Près de la carrière, on montre souvent aux visiteurs un cairn — un modeste tas de pierres. Selon un récit bien connu, il fut commencé par Mandela lors d’une visite de retour sur l’île après la fin de l’apartheid, lorsque d’anciens prisonniers revinrent ensemble et que chacun déposa une pierre, érigeant un petit monument à ce qu’ils avaient enduré et accompli. Quelles qu’en soient les origines exactes, le cairn est devenu un symbole discrètement puissant à la carrière : un amas de roches sans apparence qui incarne la solidarité, la mémoire et la survie. Les guides ne manquent jamais de le signaler, et il forme un contrepoint saisissant à la cicatrice blanche de la carrière elle-même — la même pierre qui servait autrefois d’instrument de punition, rassemblée ensuite en un marqueur de triomphe.

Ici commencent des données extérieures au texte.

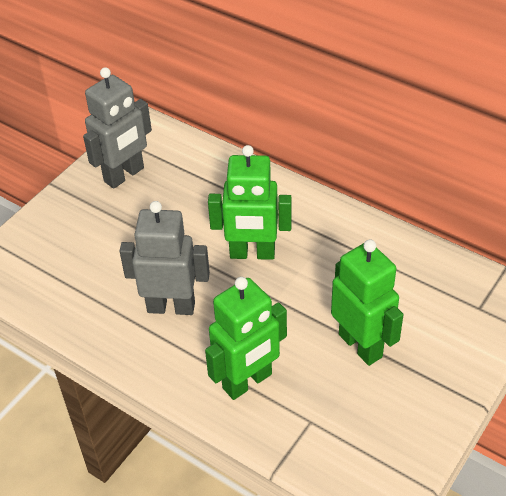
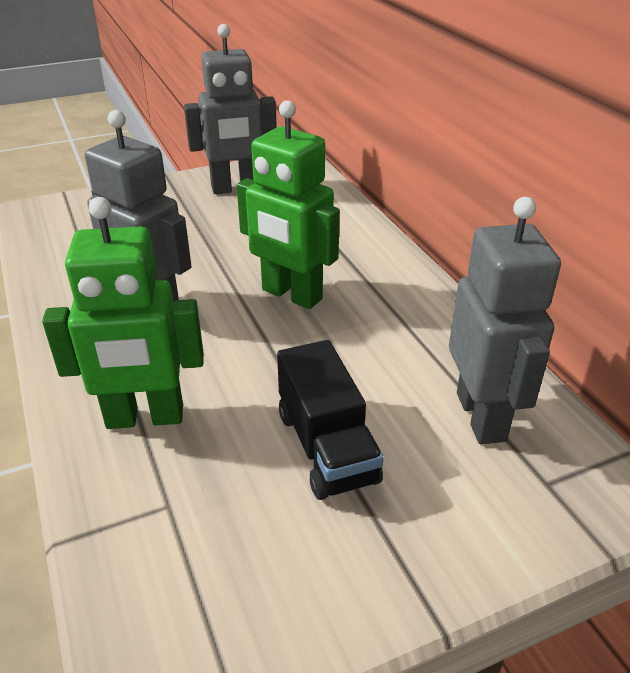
camera: 30 degrees right, 10 degrees down
(361, 345) = (326, 447): green robot -> black truck
(423, 285) = (481, 416): none -> grey robot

Découvrir la carrière lors de votre visite

La carrière est l’un des arrêts fixes du circuit en bus de l’île qui précède la visite de la prison ; vous la découvrirez donc généralement depuis la route, en écoutant son histoire racontée par le guide de l’île, plutôt qu’en foulant la roche vous-même. Savoir ce que l’on regarde transforme cet arrêt. Sans contexte, ce n’est qu’une fosse blanche ; avec lui, c’est l’endroit où les yeux de Mandela furent abîmés et où l’Université de Robben Island se réunissait discrètement. Associez-la mentalement à la cellule que vous verrez plus tard dans la section B, et ces deux lieux racontent ensemble tout l’arc narratif — le labeur destiné à briser ces hommes, et la détermination avec laquelle ils refusèrent de l’être. C’est l’un des moments les plus saisissants de toute la visite.